## [What the task requires]
Wherever the word "adjunct" occurs in the listing below, copy that whole line.

►

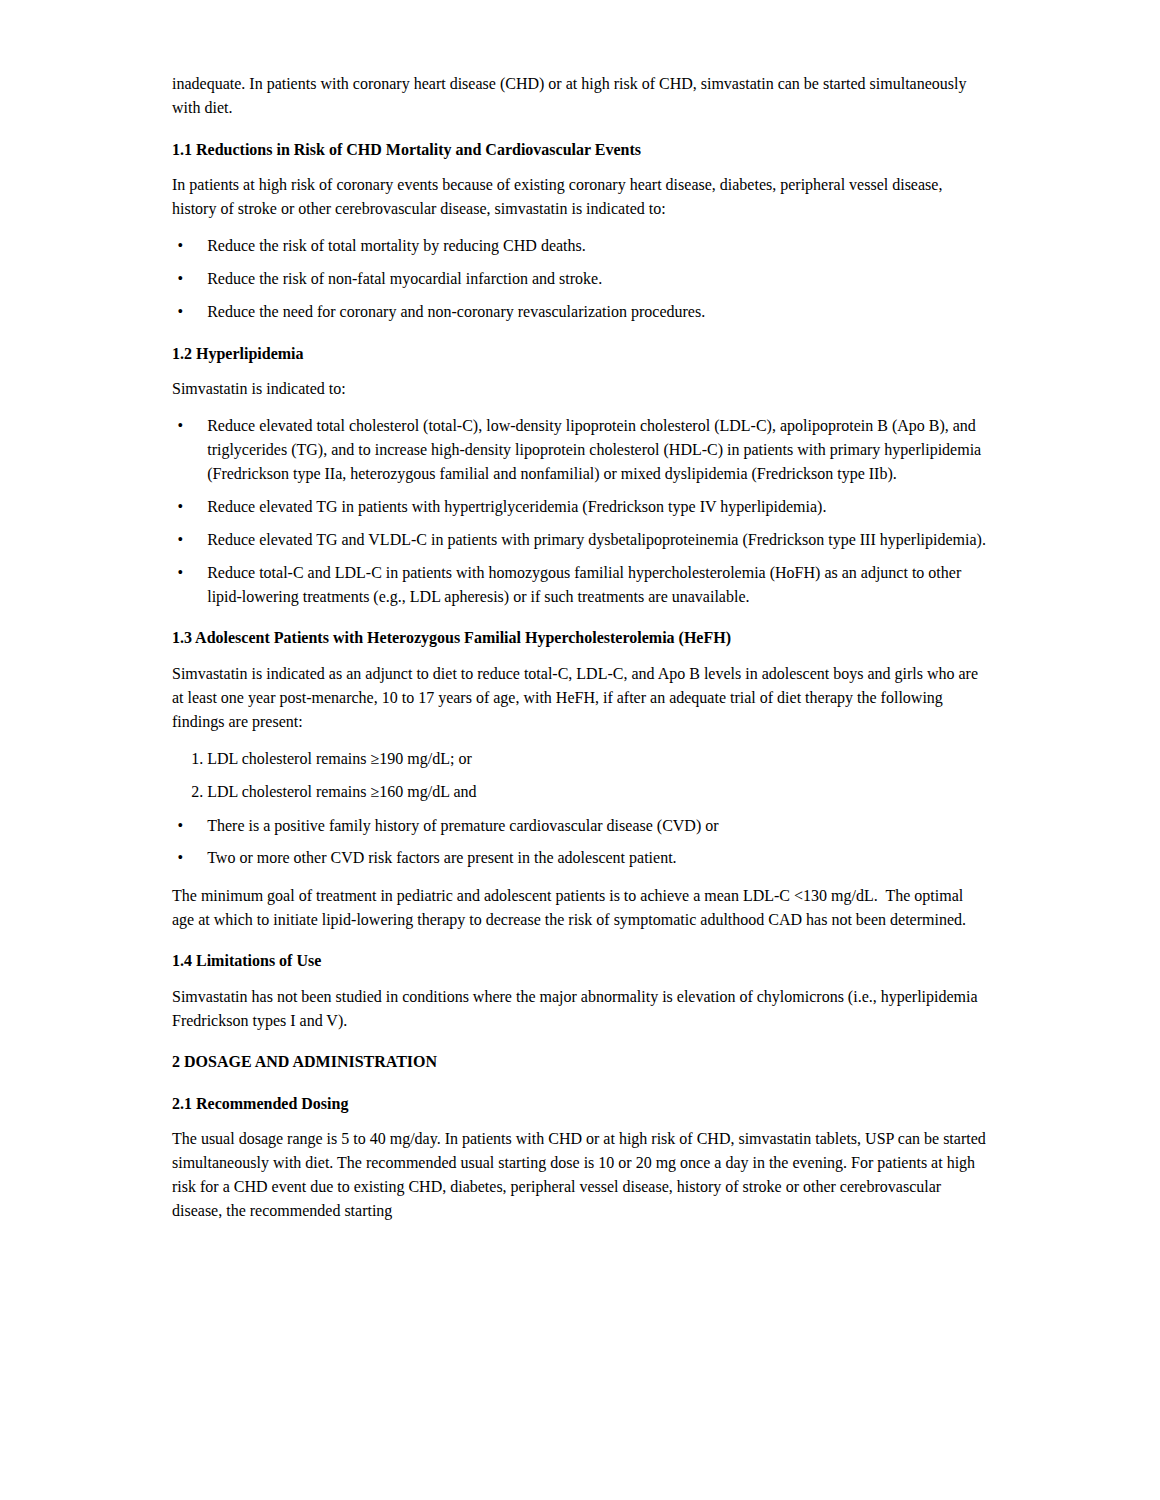inadequate. In patients with coronary heart disease (CHD) or at high risk of CHD, simvastatin can be started simultaneously with diet.
1.1 Reductions in Risk of CHD Mortality and Cardiovascular Events
In patients at high risk of coronary events because of existing coronary heart disease, diabetes, peripheral vessel disease, history of stroke or other cerebrovascular disease, simvastatin is indicated to:
Reduce the risk of total mortality by reducing CHD deaths.
Reduce the risk of non-fatal myocardial infarction and stroke.
Reduce the need for coronary and non-coronary revascularization procedures.
1.2 Hyperlipidemia
Simvastatin is indicated to:
Reduce elevated total cholesterol (total-C), low-density lipoprotein cholesterol (LDL-C), apolipoprotein B (Apo B), and triglycerides (TG), and to increase high-density lipoprotein cholesterol (HDL-C) in patients with primary hyperlipidemia (Fredrickson type IIa, heterozygous familial and nonfamilial) or mixed dyslipidemia (Fredrickson type IIb).
Reduce elevated TG in patients with hypertriglyceridemia (Fredrickson type IV hyperlipidemia).
Reduce elevated TG and VLDL-C in patients with primary dysbetalipoproteinemia (Fredrickson type III hyperlipidemia).
Reduce total-C and LDL-C in patients with homozygous familial hypercholesterolemia (HoFH) as an adjunct to other lipid-lowering treatments (e.g., LDL apheresis) or if such treatments are unavailable.
1.3 Adolescent Patients with Heterozygous Familial Hypercholesterolemia (HeFH)
Simvastatin is indicated as an adjunct to diet to reduce total-C, LDL-C, and Apo B levels in adolescent boys and girls who are at least one year post-menarche, 10 to 17 years of age, with HeFH, if after an adequate trial of diet therapy the following findings are present:
LDL cholesterol remains ≥190 mg/dL; or
LDL cholesterol remains ≥160 mg/dL and
There is a positive family history of premature cardiovascular disease (CVD) or
Two or more other CVD risk factors are present in the adolescent patient.
The minimum goal of treatment in pediatric and adolescent patients is to achieve a mean LDL-C <130 mg/dL. The optimal age at which to initiate lipid-lowering therapy to decrease the risk of symptomatic adulthood CAD has not been determined.
1.4 Limitations of Use
Simvastatin has not been studied in conditions where the major abnormality is elevation of chylomicrons (i.e., hyperlipidemia Fredrickson types I and V).
2 DOSAGE AND ADMINISTRATION
2.1 Recommended Dosing
The usual dosage range is 5 to 40 mg/day. In patients with CHD or at high risk of CHD, simvastatin tablets, USP can be started simultaneously with diet. The recommended usual starting dose is 10 or 20 mg once a day in the evening. For patients at high risk for a CHD event due to existing CHD, diabetes, peripheral vessel disease, history of stroke or other cerebrovascular disease, the recommended starting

◄

## [Response for this exercise]
Reduce total-C and LDL-C in patients with homozygous familial hypercholesterolemia (HoFH) as an adjunct to other lipid-lowering treatments (e.g., LDL apheresis) or if such treatments are unavailable.
Simvastatin is indicated as an adjunct to diet to reduce total-C, LDL-C, and Apo B levels in adolescent boys and girls who are at least one year post-menarche, 10 to 17 years of age, with HeFH, if after an adequate trial of diet therapy the following findings are present:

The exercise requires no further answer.